• **Texto do documento**
────────
Montamos primeiro as laterais, nas medidas certinhas. A parte de cima,
colocamos na tala, ficou direitinho. Do jeito que você está vendo.” É com
riqueza de detalhes que o caseiro Joaquim Ferreira, de 60 anos, se lembra do
dia em que um caminhão parou na entrada da Fazenda São Martinho da Esperança,
em Campinas (SP), e descarregou um portal entalhado em pedra-sabão, com ordens
para que fosse montado em frente à pequena capela ao lado da sede da fazenda
do seu patrão, o advogado e banqueiro Mário Pimenta Camargo, falecido em 1996.
O que o funcionário desconhece é que a peça é uma parte do patrimônio
histórico arrancado de Minas Gerais, em um processo que começou com a
derrubada criminosa da Igreja do Senhor Bom Jesus do Matozinhos, de São João
del-Rei, na Região Central do estado, em 1970. E a peça entalhada em pedra,
alvo de ação do Ministério Público mineiro, que reivindica sua devolução, está
longe de ser a única antigüidade transplantada para a luxuosa propriedade do
interior paulista.
────────
• **Informações apresentadas**
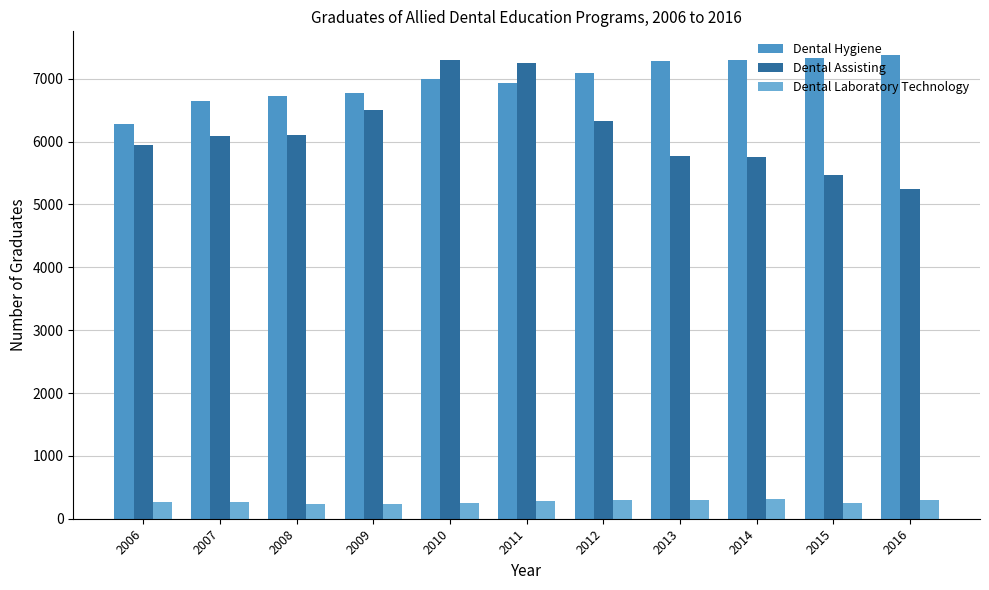

What is the value of the Dental Assisting bar at the 2nd from the left?

6097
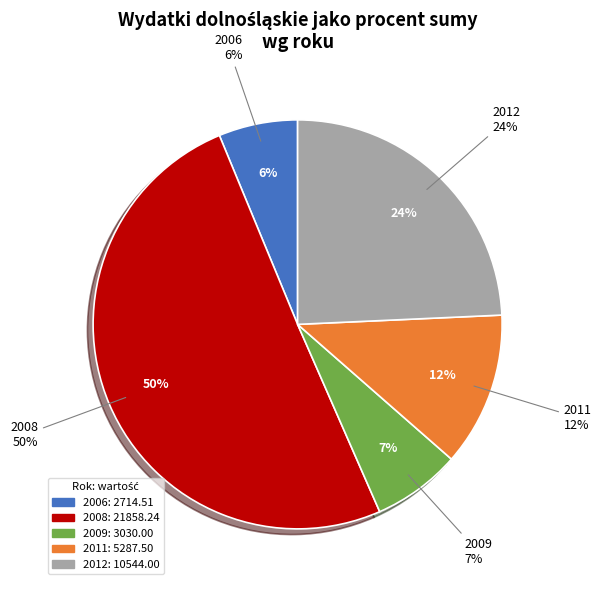

True or false: 2008 accounts for 62% of the total.

False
────────
• **Explore o material**
A. Segundo o texto sobre o portal de pedra-sabão, em que ano a Igreja do Senhor Bom Jesus do Matozinhos foi derrubada?
B. Por favor, transcreva literalmente o trecho do texto sobre o portal de pedra-sabão que começa em "O que o funcionário" e segue até "interior paulista.".
Responda com base somente no texto sobre o portal de pedra-sabão.

• **Respostas aos problemas**
A. Em 1970.

B.
O que o funcionário desconhece é que a peça é uma parte do patrimônio
histórico arrancado de Minas Gerais, em um processo que começou com a
derrubada criminosa da Igreja do Senhor Bom Jesus do Matozinhos, de São João
del-Rei, na Região Central do estado, em 1970. E a peça entalhada em pedra,
alvo de ação do Ministério Público mineiro, que reivindica sua devolução, está
longe de ser a única antigüidade transplantada para a luxuosa propriedade do
interior paulista.